◆ Entries shown
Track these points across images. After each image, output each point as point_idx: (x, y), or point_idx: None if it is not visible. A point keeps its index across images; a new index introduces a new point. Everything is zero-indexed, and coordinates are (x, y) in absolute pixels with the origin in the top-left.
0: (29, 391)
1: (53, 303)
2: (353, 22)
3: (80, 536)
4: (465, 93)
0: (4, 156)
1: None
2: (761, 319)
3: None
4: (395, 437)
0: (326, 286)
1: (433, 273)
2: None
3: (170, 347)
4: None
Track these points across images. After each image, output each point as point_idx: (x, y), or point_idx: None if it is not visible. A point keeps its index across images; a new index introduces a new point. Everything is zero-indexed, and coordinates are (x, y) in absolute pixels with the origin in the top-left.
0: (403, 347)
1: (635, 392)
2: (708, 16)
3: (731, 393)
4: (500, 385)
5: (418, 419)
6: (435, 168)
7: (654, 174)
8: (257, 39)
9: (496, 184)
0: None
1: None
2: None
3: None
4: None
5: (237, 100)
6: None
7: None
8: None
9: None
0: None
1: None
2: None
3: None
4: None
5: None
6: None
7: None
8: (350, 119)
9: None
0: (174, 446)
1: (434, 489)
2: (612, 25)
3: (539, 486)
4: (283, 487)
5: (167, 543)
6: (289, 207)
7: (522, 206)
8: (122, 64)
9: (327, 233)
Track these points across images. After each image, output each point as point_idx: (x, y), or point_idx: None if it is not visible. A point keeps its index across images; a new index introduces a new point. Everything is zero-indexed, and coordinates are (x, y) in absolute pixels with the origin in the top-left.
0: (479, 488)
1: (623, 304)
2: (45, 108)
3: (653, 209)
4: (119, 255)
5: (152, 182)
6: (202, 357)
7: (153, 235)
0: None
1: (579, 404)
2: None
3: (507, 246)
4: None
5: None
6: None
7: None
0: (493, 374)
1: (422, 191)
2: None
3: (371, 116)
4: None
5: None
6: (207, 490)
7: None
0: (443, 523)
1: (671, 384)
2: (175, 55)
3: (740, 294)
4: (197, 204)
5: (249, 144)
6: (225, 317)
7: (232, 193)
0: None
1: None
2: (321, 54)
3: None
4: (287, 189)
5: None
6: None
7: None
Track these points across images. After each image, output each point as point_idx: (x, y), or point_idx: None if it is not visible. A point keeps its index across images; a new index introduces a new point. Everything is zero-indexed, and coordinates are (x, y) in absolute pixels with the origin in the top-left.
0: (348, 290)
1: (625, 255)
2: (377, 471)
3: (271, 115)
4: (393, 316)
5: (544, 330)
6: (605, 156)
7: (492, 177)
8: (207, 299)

◆ Exercise goal
Write out everything from the start of the material down to the line "9: (327, 233)", swapping "absolute pixels" for "raw pixels" and leaving everything else unchanged.

◆ Task output
Track these points across images. After each image, output each point as point_idx: (x, y), or point_idx: None if it is not visible. A point keeps its index across images; a new index introduces a new point. Everything is zero-indexed, and coordinates are (x, y) in raw pixels with the origin in the top-left.
0: (29, 391)
1: (53, 303)
2: (353, 22)
3: (80, 536)
4: (465, 93)
0: (4, 156)
1: None
2: (761, 319)
3: None
4: (395, 437)
0: (326, 286)
1: (433, 273)
2: None
3: (170, 347)
4: None
Track these points across images. After each image, output each point as point_idx: (x, y), or point_idx: None if it is not visible. A point keeps its index across images; a new index introduces a new point. Everything is zero-indexed, and coordinates are (x, y) in raw pixels with the origin in the top-left.
0: (403, 347)
1: (635, 392)
2: (708, 16)
3: (731, 393)
4: (500, 385)
5: (418, 419)
6: (435, 168)
7: (654, 174)
8: (257, 39)
9: (496, 184)
0: None
1: None
2: None
3: None
4: None
5: (237, 100)
6: None
7: None
8: None
9: None
0: None
1: None
2: None
3: None
4: None
5: None
6: None
7: None
8: (350, 119)
9: None
0: (174, 446)
1: (434, 489)
2: (612, 25)
3: (539, 486)
4: (283, 487)
5: (167, 543)
6: (289, 207)
7: (522, 206)
8: (122, 64)
9: (327, 233)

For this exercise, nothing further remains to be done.